Key Takeaways

  • Your exec team is your first team – they represent the company, not engineering or sales or product
  • “Disagree and commit”: have all the arguments you want behind closed doors, but once you leave the room, everyone speaks the same language
  • Build behavioural expectations into performance reviews – it’s not just what you deliver, it’s how you show up
  • Making leadership meetings productive: concrete weekly check-ins with specific examples
  • The trait founders need most: the ability to pivot when the data says otherwise

The Rule That Stops Teams From Fragmenting

The biggest mistake growing companies make with leadership teams isn’t hiring the wrong people. It’s letting each exec represent their function instead of the company. When your Head of Engineering advocates for engineering, your Head of Sales advocates for sales, and your Head of Product advocates for product, you don’t have a leadership team. You have a collection of lobbyists.
The shift the panel describes is simple but hard to execute: your exec team is your first team. Not your department. Not your function. The company. That means when there’s a disagreement about priorities, resources, or direction, the argument happens behind closed doors. Once you leave the room, the rule is everyone’s on the same page. “Disagree and commit” isn’t a slogan. It’s how you prevent rumour mills, silos, and the slow fragmentation that kills scaling companies from the inside.
The panel goes further: this needs to be built into how you evaluate leadership performance. Not just what they deliver, but how they show up. Do they represent the ELT’s decisions consistently? Do they handle disagreement constructively? Are they willing to be wrong? Anthony Meek describes weekly check-ins with concrete examples to hold this standard. And the panel agrees on the most important quality a founder can have at this stage: strong opinions, loosely held. If you can’t pivot when the data says you’re wrong, the business will fail – no matter how good the leadership team around you is.

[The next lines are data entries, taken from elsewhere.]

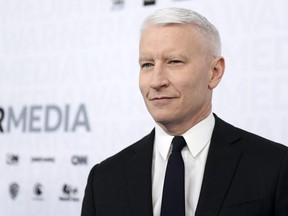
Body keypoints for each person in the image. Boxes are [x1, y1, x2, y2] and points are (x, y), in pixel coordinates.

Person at [81, 7, 288, 216]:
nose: (156, 81)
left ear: (214, 72)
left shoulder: (276, 167)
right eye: (147, 64)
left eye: (174, 62)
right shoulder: (104, 179)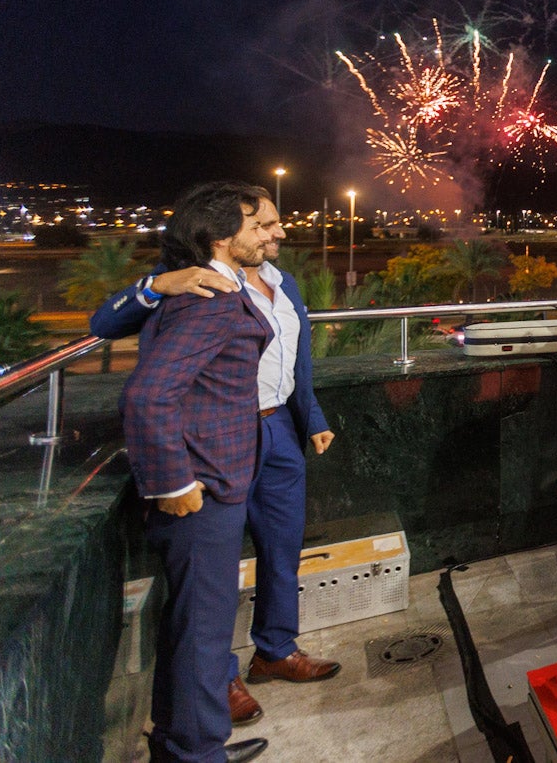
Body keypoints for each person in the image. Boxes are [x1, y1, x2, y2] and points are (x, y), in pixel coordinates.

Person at [94, 191, 341, 730]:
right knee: (210, 567)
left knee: (282, 547)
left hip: (277, 429)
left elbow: (295, 358)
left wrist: (313, 417)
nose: (278, 233)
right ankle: (216, 678)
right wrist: (156, 285)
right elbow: (102, 326)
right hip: (217, 437)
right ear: (227, 230)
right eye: (265, 223)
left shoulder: (282, 282)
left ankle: (276, 649)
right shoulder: (188, 279)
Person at [120, 182, 276, 763]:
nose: (273, 235)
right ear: (219, 238)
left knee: (191, 630)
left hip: (210, 481)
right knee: (203, 635)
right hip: (204, 490)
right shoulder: (207, 303)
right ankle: (198, 754)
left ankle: (181, 743)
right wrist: (174, 483)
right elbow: (148, 395)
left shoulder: (208, 291)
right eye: (259, 227)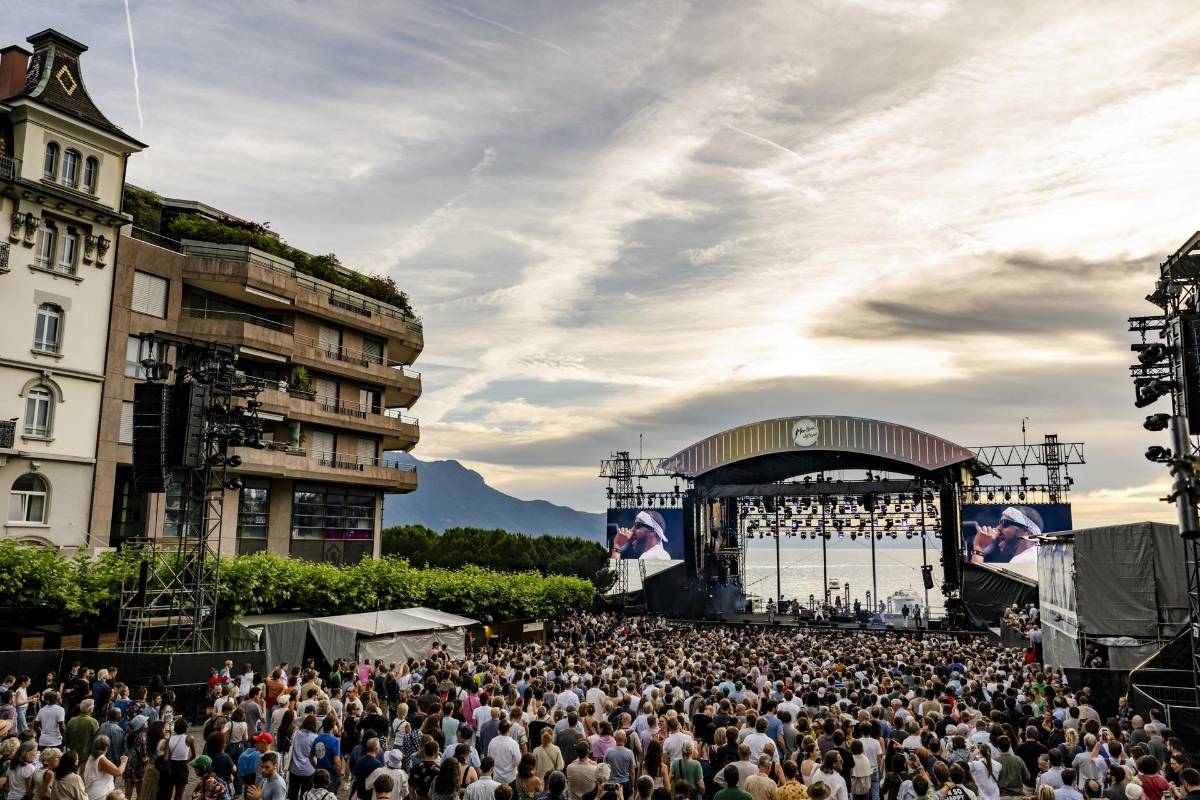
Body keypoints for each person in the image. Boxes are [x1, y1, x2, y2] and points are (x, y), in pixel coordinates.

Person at [970, 507, 1042, 564]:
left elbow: (977, 582)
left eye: (1005, 523)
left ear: (1028, 533)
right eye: (999, 522)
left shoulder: (1026, 560)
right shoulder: (1035, 557)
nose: (998, 528)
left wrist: (979, 547)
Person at [84, 735, 128, 800]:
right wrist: (124, 761)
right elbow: (118, 772)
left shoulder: (91, 757)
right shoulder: (101, 759)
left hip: (93, 794)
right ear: (106, 747)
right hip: (101, 795)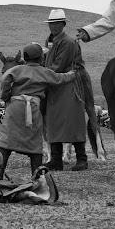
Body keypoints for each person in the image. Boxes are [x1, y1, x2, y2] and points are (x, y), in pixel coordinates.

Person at [0, 42, 77, 180]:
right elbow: (60, 78)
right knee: (34, 146)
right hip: (33, 108)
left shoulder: (17, 70)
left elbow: (5, 79)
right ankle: (38, 180)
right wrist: (73, 73)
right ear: (40, 58)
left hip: (15, 107)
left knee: (6, 143)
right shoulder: (44, 72)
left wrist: (6, 96)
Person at [43, 9, 88, 171]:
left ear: (63, 24)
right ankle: (56, 158)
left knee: (73, 120)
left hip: (68, 85)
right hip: (55, 85)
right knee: (53, 121)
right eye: (51, 24)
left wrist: (41, 74)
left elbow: (58, 65)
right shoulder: (51, 41)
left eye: (56, 23)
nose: (53, 26)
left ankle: (82, 158)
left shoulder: (67, 42)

You can have all the arguments you want behind closed doors with your leadership team, but once you leave the room the rule is everyone’s on the same page.

— Pavi Iyer, Head of People & Talent, Fortiro

Featured People Leaders

Michael Delaney – Head of People & Culture at JET Charge. Ex-Preezie. Blends people-first leadership with AI-driven strategy to build teams that scale. Former professional ballet dancer with 20+ years in talent and culture at Salesforce, DocuSign, and high-growth startups. Co-hosts the Talent Savvy podcast and leads diversity initiatives with Jobs for Humanity.

Sarah Sherriff – People Experience Manager at Factor House. The Melbourne-based engineering-led software house behind Kpow and Flex. Builds people and culture in “by engineers, for engineers” environments. 13+ years in talent acquisition and people operations across high-growth scale-ups. Joined Factor House after their $5M Seed round to support scaling from 15 to 30+.

Pavi Iyer – Head of People & Talent at Fortiro. Purpose-driven people leader with a background in medicinal chemistry and experience across global organisations, startups, and co-founding a coffee business. Champions workplace cultures that enable individual and organisational growth, and advocates for empathy, mentorship, and supportive networks in the Victorian talent community.

Anthony Meek – Chief People Officer at Edrolo. Australia’s leading edtech. Reformed teacher and people-and-culture champion with an MBA and background in organisational psychology and therapy. Has led Edrolo through two CEO transitions while scaling the team to 200+ and speaks widely on burnout, trust, and building teams you can rely on.